Dominant-negative AKT blocks the antianoikis effect of MSP. (A) RE7 cells were transiently transfected with kinase-dead AKT (d/n AKT) or with the pCMV vector as a control. Anoikis was induced as described in the legend to Fig. 1, and DNA fragmentation in apoptotic cells was quantified by cell death ELISA. Three independent experiments were performed. The results of a representative experiment are shown. The error bars indicate the standard deviations for triplicate ELISA wells. (B) Expression of dominant-negative AKT blocks MSP-induced endogenous AKT enzymatic activity. RE7 cells, transiently transfected with the empty vector (pCMV) or dominant-negative AKT cDNA, were stimulated with 5 nM MSP for 15 min. The cells were then lysed, and AKT was immunoprecipitated and tested for kinase activity in vitro.
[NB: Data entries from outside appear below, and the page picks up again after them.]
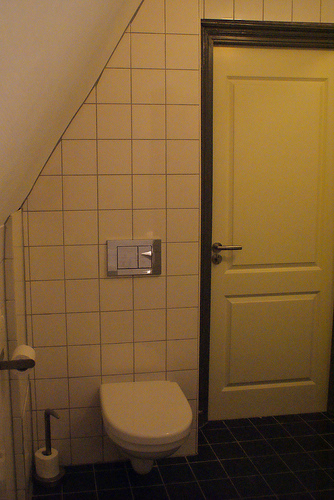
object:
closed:
[99, 371, 195, 458]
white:
[30, 350, 35, 358]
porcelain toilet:
[99, 376, 196, 477]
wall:
[19, 0, 206, 469]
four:
[101, 306, 165, 376]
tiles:
[66, 313, 100, 346]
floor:
[32, 410, 334, 500]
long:
[210, 241, 246, 255]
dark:
[202, 61, 212, 94]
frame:
[197, 17, 334, 443]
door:
[207, 42, 334, 426]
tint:
[260, 339, 287, 353]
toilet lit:
[98, 380, 193, 446]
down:
[146, 388, 191, 448]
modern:
[86, 343, 201, 477]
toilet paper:
[33, 445, 61, 481]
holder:
[32, 408, 64, 486]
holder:
[0, 348, 35, 372]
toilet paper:
[9, 343, 36, 415]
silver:
[108, 238, 162, 278]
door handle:
[216, 242, 245, 252]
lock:
[212, 253, 222, 265]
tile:
[189, 459, 228, 481]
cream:
[37, 313, 196, 380]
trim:
[197, 17, 214, 437]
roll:
[12, 344, 36, 377]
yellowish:
[262, 203, 302, 255]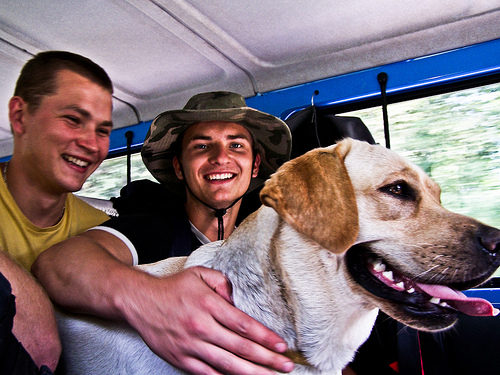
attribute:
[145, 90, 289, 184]
hat — camo, floppy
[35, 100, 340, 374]
man — smiling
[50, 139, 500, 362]
dog — golden retriever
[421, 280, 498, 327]
tongue — pink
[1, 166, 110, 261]
shirt — yellow, black, white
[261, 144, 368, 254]
ear — brown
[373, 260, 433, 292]
teeth — white, sharp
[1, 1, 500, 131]
ceiling — gray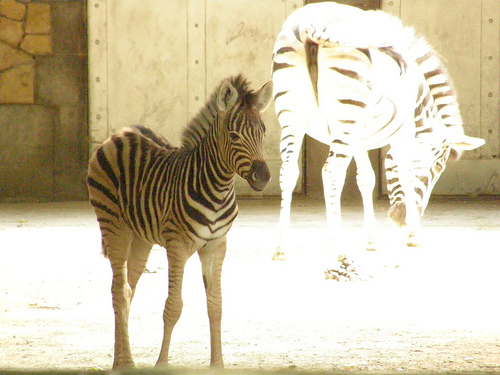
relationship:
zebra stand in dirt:
[86, 71, 275, 373] [279, 260, 357, 342]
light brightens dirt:
[276, 229, 413, 331] [279, 260, 357, 342]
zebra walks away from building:
[86, 71, 275, 373] [3, 12, 261, 107]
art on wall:
[0, 4, 66, 111] [3, 4, 87, 149]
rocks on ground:
[325, 248, 365, 289] [0, 196, 499, 374]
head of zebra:
[218, 80, 277, 197] [86, 71, 275, 373]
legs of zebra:
[92, 229, 239, 362] [86, 71, 275, 373]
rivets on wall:
[83, 0, 109, 135] [200, 8, 264, 77]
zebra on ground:
[86, 71, 275, 373] [65, 287, 468, 357]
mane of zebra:
[180, 97, 214, 151] [86, 71, 275, 373]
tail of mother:
[288, 21, 412, 61] [262, 3, 493, 234]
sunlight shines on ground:
[260, 227, 321, 347] [65, 287, 468, 357]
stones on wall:
[0, 35, 35, 100] [3, 4, 87, 149]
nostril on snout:
[252, 171, 260, 178] [248, 159, 272, 191]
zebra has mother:
[44, 17, 311, 373] [262, 3, 493, 234]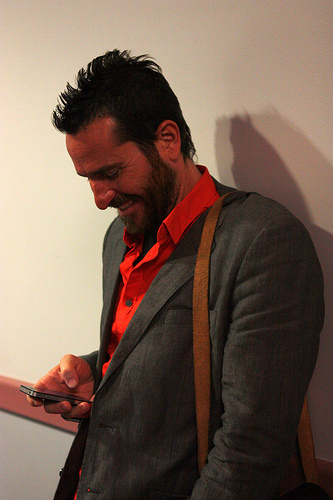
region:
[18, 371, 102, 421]
Small black mobile phone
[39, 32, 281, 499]
Man wearing a red shirt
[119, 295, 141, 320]
Small grey button on shirt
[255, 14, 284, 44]
PArt of white wall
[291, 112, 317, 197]
Part of white wall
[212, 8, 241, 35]
Part of white wall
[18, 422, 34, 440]
Part of white wall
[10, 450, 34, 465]
Part of white wall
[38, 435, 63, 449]
Part of white wall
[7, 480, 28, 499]
Part of white wall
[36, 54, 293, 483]
This is a man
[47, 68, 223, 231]
The man is smiling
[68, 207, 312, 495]
The man is wearing a blazer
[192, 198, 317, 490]
The man is holding a bag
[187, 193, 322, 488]
The bag has a brown strap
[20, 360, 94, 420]
The man is holding a cell phone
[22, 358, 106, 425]
The cell phone is in the man's right hand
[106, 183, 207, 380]
The man has a red shirt under his blazer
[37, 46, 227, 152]
The man's hair is styled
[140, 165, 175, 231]
The man has a beard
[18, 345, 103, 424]
hand holding electronic device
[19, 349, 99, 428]
cell phone in a hand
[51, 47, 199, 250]
dark haired man smiling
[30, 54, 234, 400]
person with a beard and mustache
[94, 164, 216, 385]
orange shirt with buttons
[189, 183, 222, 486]
long brown shouder strap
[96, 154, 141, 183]
eye with crow's feet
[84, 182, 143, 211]
mustache under a nose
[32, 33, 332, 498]
man leaning against a wall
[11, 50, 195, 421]
man looking at cell phone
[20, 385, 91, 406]
The Iphone in the mans hands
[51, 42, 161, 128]
The guys fauxhawk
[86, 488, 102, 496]
The button holes on the mans jacket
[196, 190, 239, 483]
The strap of the mans bag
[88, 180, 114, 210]
The mans nose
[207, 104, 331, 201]
The shadow of the man on the wall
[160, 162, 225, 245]
The collar of the mans shirt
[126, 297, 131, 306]
The buttons on the mans red shirt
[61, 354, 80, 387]
The mans bent thumb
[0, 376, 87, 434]
The pink stripe on the wall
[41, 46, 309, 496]
man standing against the wall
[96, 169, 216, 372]
collared orange shirt of man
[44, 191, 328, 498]
gray jacket of m an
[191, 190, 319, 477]
brown strap of man's bag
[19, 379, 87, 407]
man's cellphone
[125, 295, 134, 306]
button on the orange shirt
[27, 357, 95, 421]
hand holding the cellphone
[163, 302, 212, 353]
breast pocket on gray coat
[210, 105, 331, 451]
man's shadow on the wall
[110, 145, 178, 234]
facial hair of the man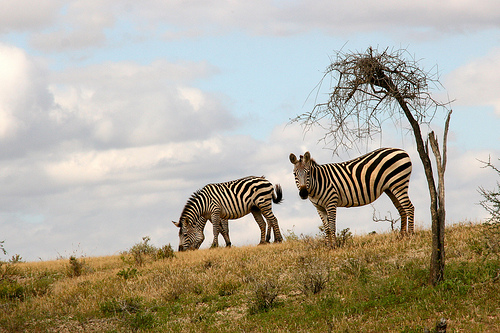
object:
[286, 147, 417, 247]
zebra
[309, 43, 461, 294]
tree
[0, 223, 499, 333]
grass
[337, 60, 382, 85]
branches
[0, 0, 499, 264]
clouds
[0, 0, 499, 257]
sky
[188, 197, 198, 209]
fur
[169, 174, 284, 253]
zebra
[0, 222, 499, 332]
hill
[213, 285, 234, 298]
shrub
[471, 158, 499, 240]
bush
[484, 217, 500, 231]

The kinase assay was performed as described in the legend to Fig. 4A. Incorporation of ³²P into AKT was detected by SDS-PAGE and autoradiography.

FIG. 6

MSP rescues epithelial cells from serum deprivation-induced apoptosis via PI3-K/AKT and MAPK pathways. (A) The effect of MSP on RE7 cells or RE7 cells with transiently expressed dominant-negative AKT was studied in serum-free medium in the presence of inhibitor LY294002 or PD98059 or both combined. After 24 h of incubation, the percentage of apoptotic cells was determined by TUNEL staining. Each experimental point represents the mean percentage (+ standard deviation) of apoptotic cells in three independent experiments. (B) AKT kinase activity was determined as phosphorylation of histone H2B in vitro as described in the legend to Fig. 3. MAPK activity was determined in total cell lysates by Western blotting with antibodies specific for phosphorylated MAPK.

FIG. 7

Adhesion promotes translocation of MSP-activated MAPK from the cytoplasm into the nucleus. Starved RE7 epithelial cells were stimulated with 5 nM MSP for 15 min in suspension or on coverslips, and then translocation of MAPK was detected by indirect immunofluorescence analysis (A) or by Western blotting of cytoplasmic and nuclear cell extracts (B) with antibodies to phosphoMAPK (pMAPK) (top) or total MAPK (bottom).